When it runs I get a Cannot complete this action.

Where can i find the error info?

Gary Lapointe said...

Eric - sorry but I'm not sure I'm following what your issue is. Are you able to add the user via the browser? I've never not been able to add a user to multiple site collections.

Anonymous said...


Is there a way to add users to Visitor/Members/Owners groups by auto populating site group names? What I mean that Visitor group is usuall names "site name Visitors" and when you have large farm it is difficult to get site name at a time. Thanks!

Gary Lapointe said...

Use powershell to get the webs you want and then call my stsadm command and build the group name dynamically.

k said...

Can you use the add user command to add an AD security group? I'm trying to do this but the security group does not have a login, password or email.

k said...

Is it possible to use the add user command to add an AD security group? I'm having difficulty as the group does not have a login, password or email.

Gary Lapointe said...

You just use the NT domain name of the group - so if your domain is "company" and the group is "My Group" then add as:
-userlogin "company\my group"
A password isn't necessary for this command.

Anne said...

Is there a way to addusers in bulk to a Sharepoint group?
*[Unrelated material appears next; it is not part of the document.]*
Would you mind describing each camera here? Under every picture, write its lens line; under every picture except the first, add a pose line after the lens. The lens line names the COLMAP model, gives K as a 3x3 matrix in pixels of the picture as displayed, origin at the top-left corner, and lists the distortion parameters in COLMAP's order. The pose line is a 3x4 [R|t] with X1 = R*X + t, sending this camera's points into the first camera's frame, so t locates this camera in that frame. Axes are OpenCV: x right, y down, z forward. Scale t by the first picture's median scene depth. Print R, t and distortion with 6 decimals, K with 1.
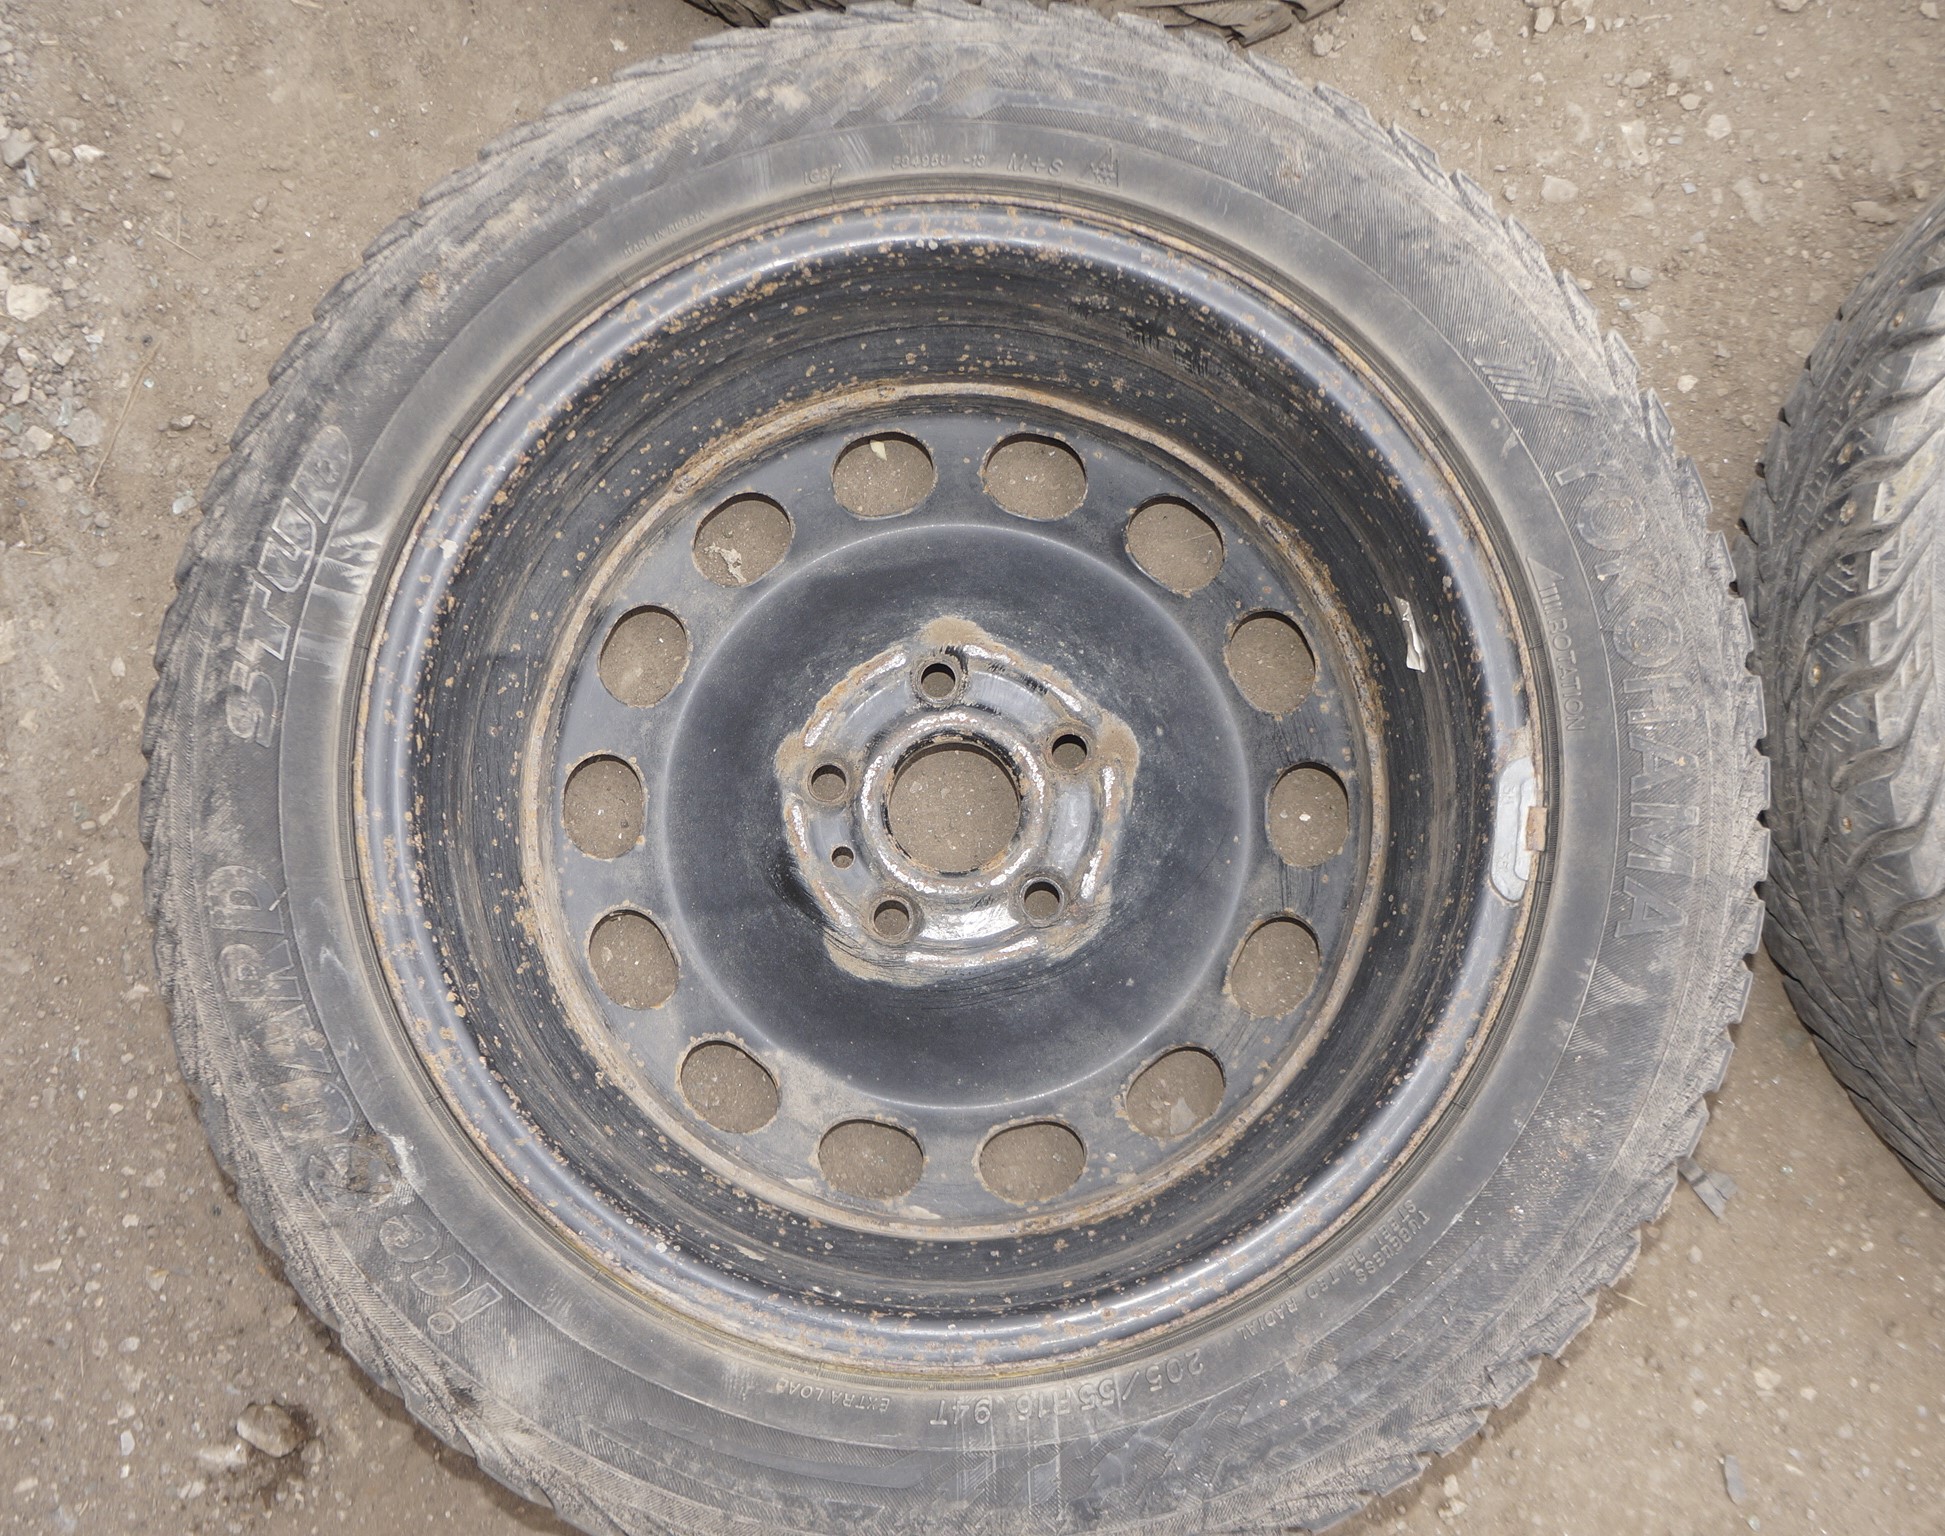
lens RADIAL K [[2051.8, 0, 972.5], [0, 2051.8, 768.0], [0, 0, 1]] dist [-0.046952, 0.053335]
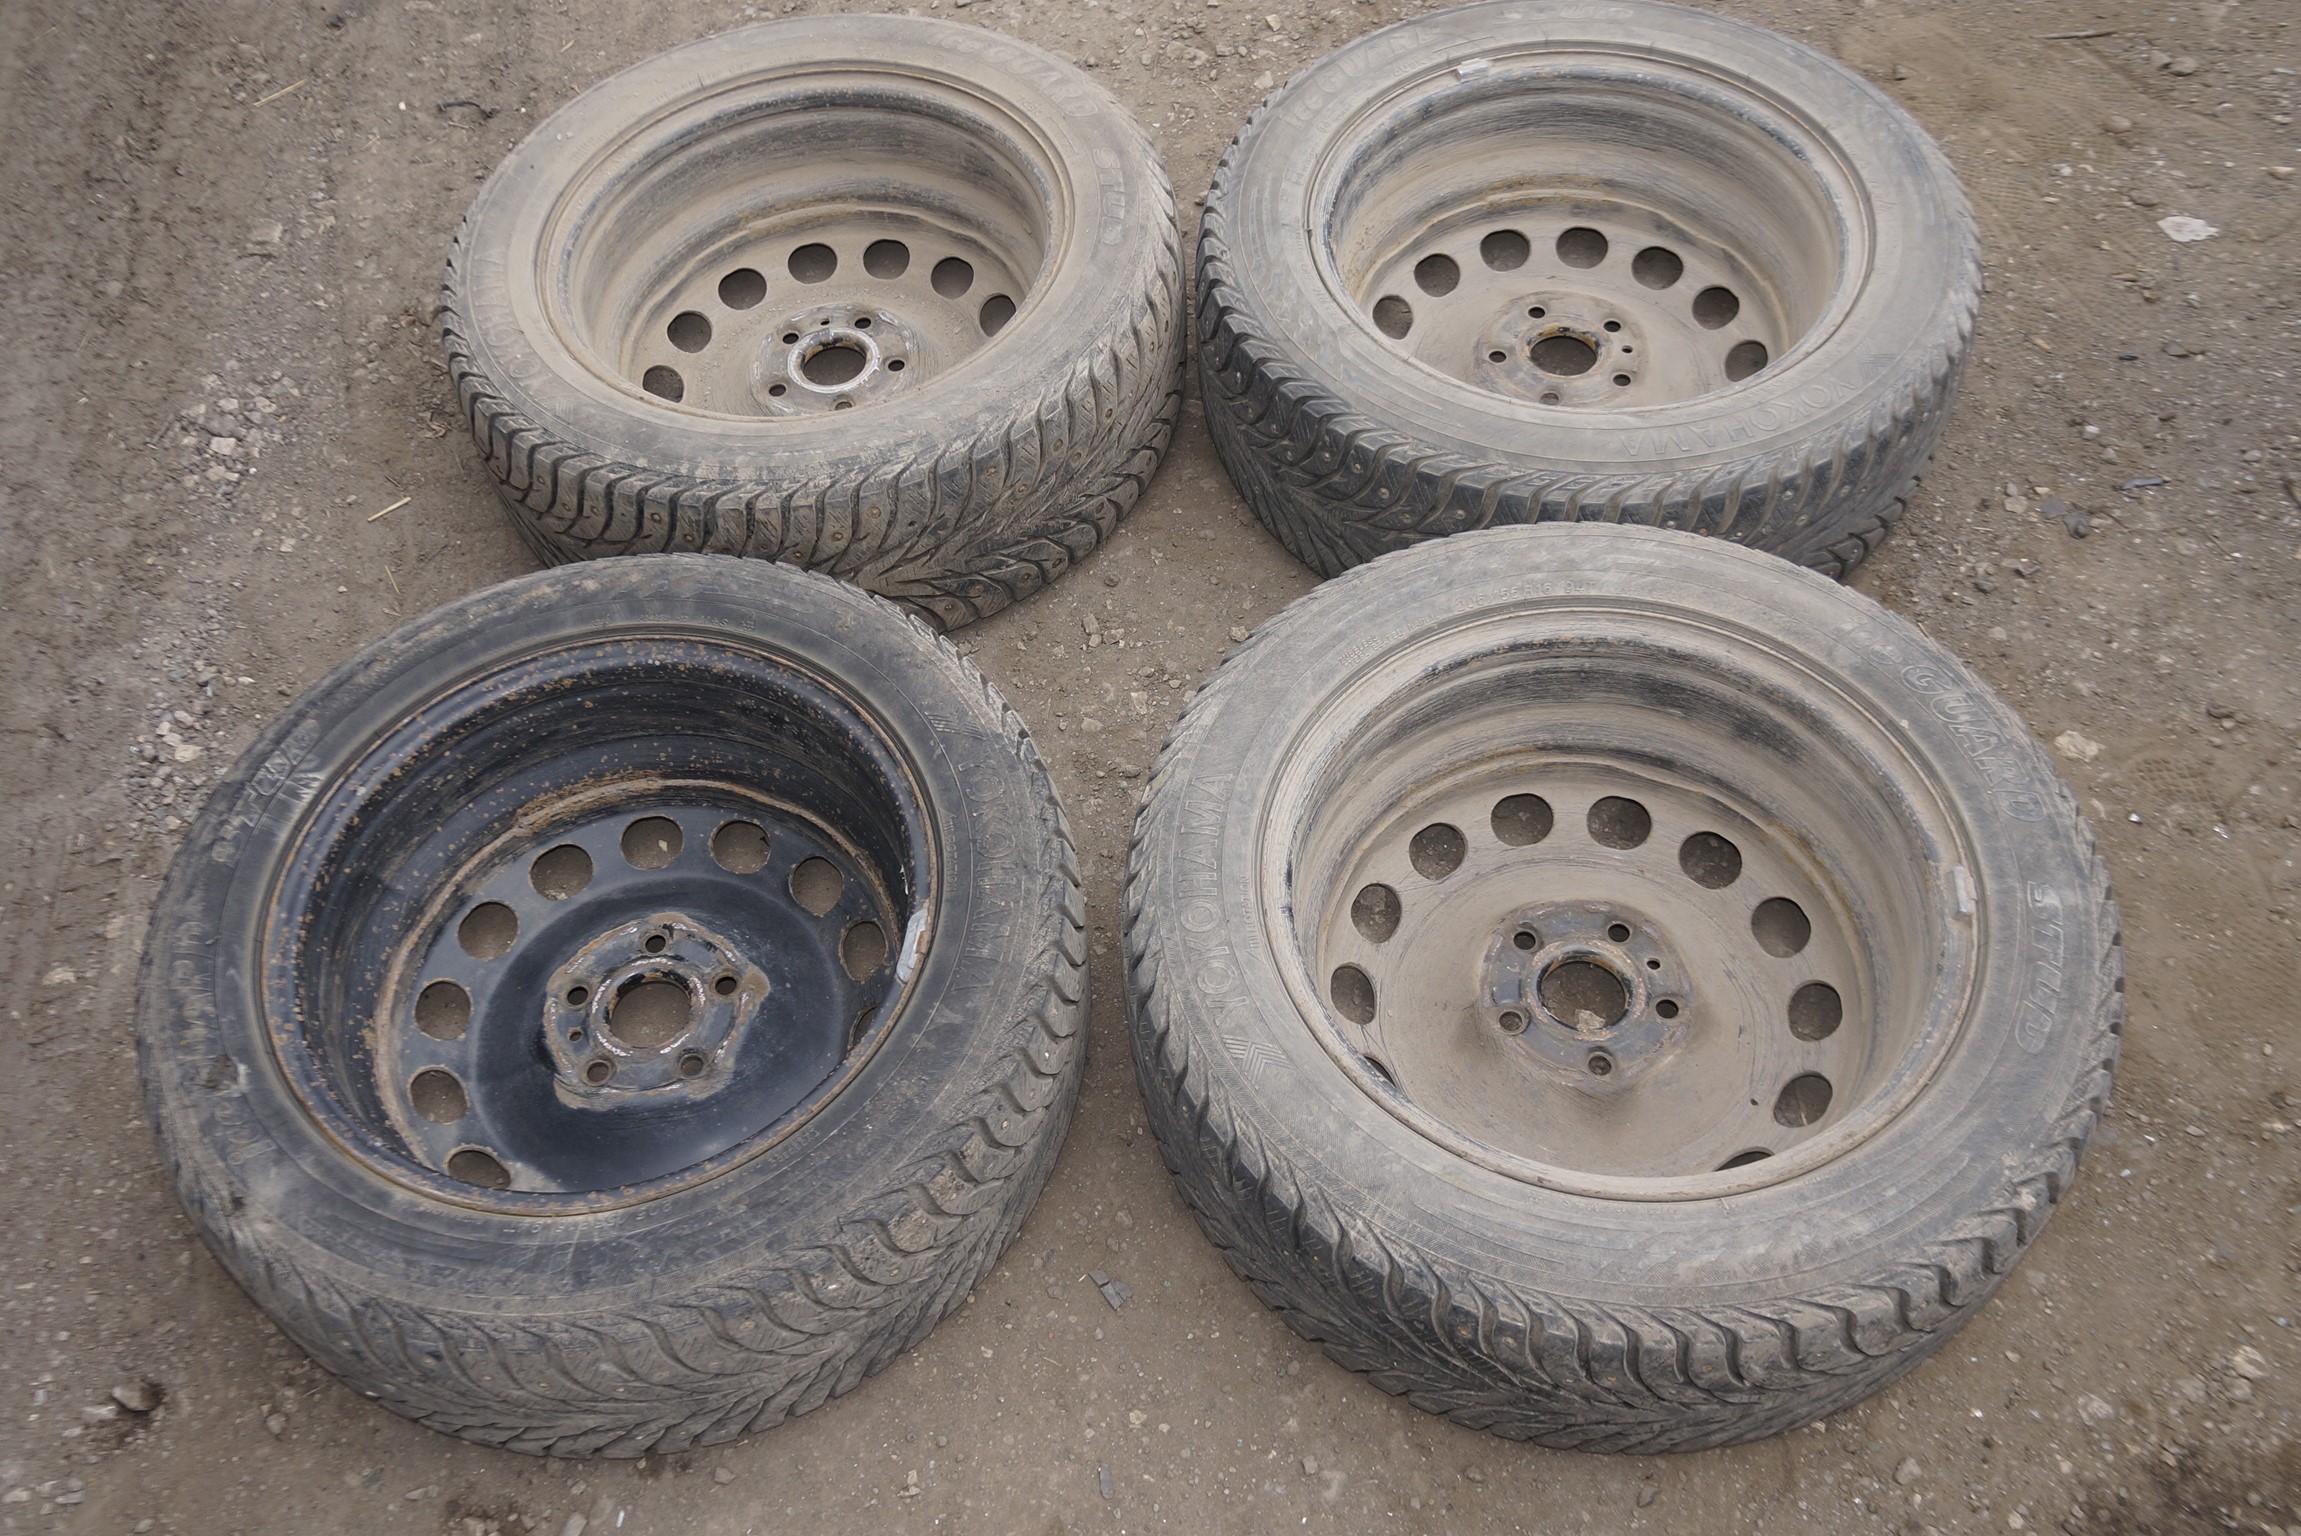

I have a list of AD account names, and I would like to have that list of accounts imported to a Sharepoint group.



Gary Lapointe said...

PowerShell would be the way to go there - you could use PS and the OM directly or use PS and my stsadm command - either will do the trick.

roberto.labarca said...

stsadm -o gl-adduser2 -url "http://localhost:11112" -userlogin %spadmin -group "Farm Administrators" -username spadmin

error in .net

Gary Lapointe said...

Not sure what you mean by error in .net but your variable is wrong - should be %spadmin% (unless you're not trying to use a variable in which case get rid of the % and add the domain)

roberto.labarca said...


Mon 09/21/2009 15:18:46.67: Creating the My Sites web application

Method not found: 'Void Microsoft.SharePoint.Administration.SPWebApplication.Pro

stsadm -o gl-createwebapp -url http://virtual2003:11112/ -directory "c:\MOSS\Webs\MySites" -sethostheader -ownerlogin "%DOMAIN%\spadmin" -owneremail "spadmin@local" -description "SharePoint My Sites (11112)" -apidname "SharePoint_MySites_AppPool" -apidtype configurableid -apidlogin "%DOMAIN%\spadmin" -apidpwd "ok" -databasename "SharePoint_MySites" -donotcreatesite -timezone 12

Gary Lapointe said...

Not sure why you're posting an issue with gl-createwebapp under gl-adduser2 - anyways, you need SP2 to get rid of this error.

john.thompson said...

Gary Please Help,
This is John T in Portland.
I need to interate through about 900 site collections and delete all users from a MOSS 2007 implementation and re-add them (they are all actually AD Groups).
I am using some of the code from your AddUser2.CS.
When the code hits this line:

SecurityIdentifier identifier = (SecurityIdentifier)new NTAccount(input).Translate(typeof(SecurityIdentifier));

I always get the following error:

System.Security.Principal.IdentityNotMappedException was caught
Message="Some or all identity references could not be translated."
at System.Security.Principal.NTAccount.Translate(IdentityReferenceCollection sourceAccounts, Type targetType, Boolean forceSuccess)
at System.Security.Principal.NTAccount.Translate(Type targetType)
at POP.OnePort.PropertyAgreements.FixUsers.FixUsersTryGetNT4StyleAccountName(String input, SPWebApplication webApp) in E:\VSProjects\POPSVN\PropertyAgreements\FixUsers\FixUsers.cs:line 428

The code seems fine and I have been pulling my hair out for some time to no avail.
Note: when I run your STSADM command "gl-adduser2" the user is added fine...

Anonymous said...

Hi Guys,

Great Post, I need help on running the code.

Mr Lapointe, please advise how I could run this code, I am kind of new to scripting.

Look forward to your response


Gary Lapointe said...

Go to the downloads page and download the WSP package appropriate to your environment. Then follow the install instructions for the applicable WSP.